We use this to compress the data, as we are not learning the distribution p(x) of our data set of images, but rather, a latent version of it. Hence, the name Stable Diffusion/Latent Diffusion. A Diffusion model is a model that progressively corrupts the data by adding noise and learns to reverse this process to generate new data from pure noise. A traditional autoencoder doesn’t give semantic relationships between the data encoded and its vector representations.

Instead of a vector as per the traditional autoencoder, VAE encodes the data into two vectors representing the mean and the variance of a probability distribution that defines a latent space. That way, when training is initially started, a random initialization is chosen, but through the reconstruction loss and KL divergence, it will correct the data to which most represents our original data AND is able to generate new samples that have some resemblance to the original data.

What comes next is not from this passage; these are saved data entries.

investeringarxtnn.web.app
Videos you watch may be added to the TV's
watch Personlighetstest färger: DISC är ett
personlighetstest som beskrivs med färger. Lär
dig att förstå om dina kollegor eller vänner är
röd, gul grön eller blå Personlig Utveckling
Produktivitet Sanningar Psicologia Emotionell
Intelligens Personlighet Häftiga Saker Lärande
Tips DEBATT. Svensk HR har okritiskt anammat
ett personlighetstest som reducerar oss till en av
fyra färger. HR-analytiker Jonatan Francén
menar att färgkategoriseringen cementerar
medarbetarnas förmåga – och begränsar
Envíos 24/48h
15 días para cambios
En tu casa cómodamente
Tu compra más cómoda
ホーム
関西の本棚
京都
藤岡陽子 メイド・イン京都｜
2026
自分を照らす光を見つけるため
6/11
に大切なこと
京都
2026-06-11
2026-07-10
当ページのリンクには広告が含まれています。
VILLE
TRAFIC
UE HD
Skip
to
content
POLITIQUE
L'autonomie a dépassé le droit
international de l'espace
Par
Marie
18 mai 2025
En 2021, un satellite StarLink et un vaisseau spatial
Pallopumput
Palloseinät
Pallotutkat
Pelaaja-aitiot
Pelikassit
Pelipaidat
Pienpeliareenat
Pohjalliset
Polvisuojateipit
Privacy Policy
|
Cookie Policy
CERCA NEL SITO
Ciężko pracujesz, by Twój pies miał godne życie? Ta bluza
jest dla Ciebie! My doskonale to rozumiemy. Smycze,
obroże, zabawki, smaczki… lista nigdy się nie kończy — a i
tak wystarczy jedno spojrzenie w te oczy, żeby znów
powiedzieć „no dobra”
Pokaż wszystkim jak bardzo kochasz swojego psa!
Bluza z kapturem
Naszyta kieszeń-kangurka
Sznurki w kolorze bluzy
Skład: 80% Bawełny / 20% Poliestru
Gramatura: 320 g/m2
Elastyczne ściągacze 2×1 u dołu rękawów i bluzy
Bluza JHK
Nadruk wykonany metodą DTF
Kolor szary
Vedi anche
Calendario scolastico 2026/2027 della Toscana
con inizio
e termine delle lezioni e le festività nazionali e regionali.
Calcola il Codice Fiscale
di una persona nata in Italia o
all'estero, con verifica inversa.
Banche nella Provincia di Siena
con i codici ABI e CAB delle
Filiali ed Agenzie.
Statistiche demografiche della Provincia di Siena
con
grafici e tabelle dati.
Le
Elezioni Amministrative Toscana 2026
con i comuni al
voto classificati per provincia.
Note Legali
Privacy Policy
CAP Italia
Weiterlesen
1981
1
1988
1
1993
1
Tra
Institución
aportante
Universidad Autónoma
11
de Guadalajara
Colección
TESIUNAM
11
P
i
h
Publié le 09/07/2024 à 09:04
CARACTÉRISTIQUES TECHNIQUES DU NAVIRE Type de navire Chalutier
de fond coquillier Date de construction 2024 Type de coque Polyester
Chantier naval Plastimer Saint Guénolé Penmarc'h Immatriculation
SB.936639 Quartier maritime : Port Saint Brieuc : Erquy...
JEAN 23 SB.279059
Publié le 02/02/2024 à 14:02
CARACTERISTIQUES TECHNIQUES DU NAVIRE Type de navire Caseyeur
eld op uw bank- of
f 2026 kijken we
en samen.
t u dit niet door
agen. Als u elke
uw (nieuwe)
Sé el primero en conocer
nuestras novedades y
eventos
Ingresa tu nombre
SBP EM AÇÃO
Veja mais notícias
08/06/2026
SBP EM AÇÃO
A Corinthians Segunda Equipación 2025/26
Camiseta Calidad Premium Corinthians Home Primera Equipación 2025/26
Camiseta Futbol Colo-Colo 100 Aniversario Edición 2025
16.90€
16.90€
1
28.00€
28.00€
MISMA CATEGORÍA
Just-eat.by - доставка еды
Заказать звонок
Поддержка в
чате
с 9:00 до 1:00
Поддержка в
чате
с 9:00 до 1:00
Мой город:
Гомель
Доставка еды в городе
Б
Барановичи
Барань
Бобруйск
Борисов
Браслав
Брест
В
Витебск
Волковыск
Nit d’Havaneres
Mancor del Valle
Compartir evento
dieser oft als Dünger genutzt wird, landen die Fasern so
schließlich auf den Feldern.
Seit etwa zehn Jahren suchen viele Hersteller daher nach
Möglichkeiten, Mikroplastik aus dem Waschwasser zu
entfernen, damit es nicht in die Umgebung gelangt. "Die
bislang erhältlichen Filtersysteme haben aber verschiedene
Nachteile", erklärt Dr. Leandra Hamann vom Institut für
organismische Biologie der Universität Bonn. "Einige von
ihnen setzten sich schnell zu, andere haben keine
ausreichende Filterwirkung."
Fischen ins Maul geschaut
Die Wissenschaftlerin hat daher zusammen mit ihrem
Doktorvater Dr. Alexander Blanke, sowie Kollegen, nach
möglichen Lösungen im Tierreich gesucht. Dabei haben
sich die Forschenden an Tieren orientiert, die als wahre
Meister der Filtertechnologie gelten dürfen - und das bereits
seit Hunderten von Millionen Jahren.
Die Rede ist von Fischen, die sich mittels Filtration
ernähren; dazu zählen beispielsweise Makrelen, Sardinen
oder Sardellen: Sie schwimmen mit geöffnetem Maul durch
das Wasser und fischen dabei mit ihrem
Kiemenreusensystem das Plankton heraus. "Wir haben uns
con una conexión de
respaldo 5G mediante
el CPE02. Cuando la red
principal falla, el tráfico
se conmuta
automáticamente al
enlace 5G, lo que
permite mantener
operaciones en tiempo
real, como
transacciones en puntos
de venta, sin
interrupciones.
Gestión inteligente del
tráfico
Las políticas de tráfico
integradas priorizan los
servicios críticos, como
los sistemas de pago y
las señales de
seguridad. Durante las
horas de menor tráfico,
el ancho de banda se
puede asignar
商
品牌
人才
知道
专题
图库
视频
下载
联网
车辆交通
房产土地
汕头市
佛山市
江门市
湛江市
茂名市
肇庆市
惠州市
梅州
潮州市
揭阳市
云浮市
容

It samples through the reparameterization trick, where the initialization of z involves epsilon, an additional variable that introduces stochasticity. This allows our model to perform backpropagation and update its weights. Note, the updated weights are the μ and σ, not ε. It is shown as: z = μ + σ ⊙ ε

Last thing I would like to address, how does the encoder compress the whole image into the normal distribution in the first place? It does that by capturing meaningful features of the image, which is segmented into separate latent dimensions. Each dimension will then hold a distinctive feature of the image, such as lighting, smile, head tilt, etc. After initializing the categories of the latent dimensions, training occurs through random initializations of epsilon and the parameters mu and sigma are updated according to the reconstruction loss and KL divergence.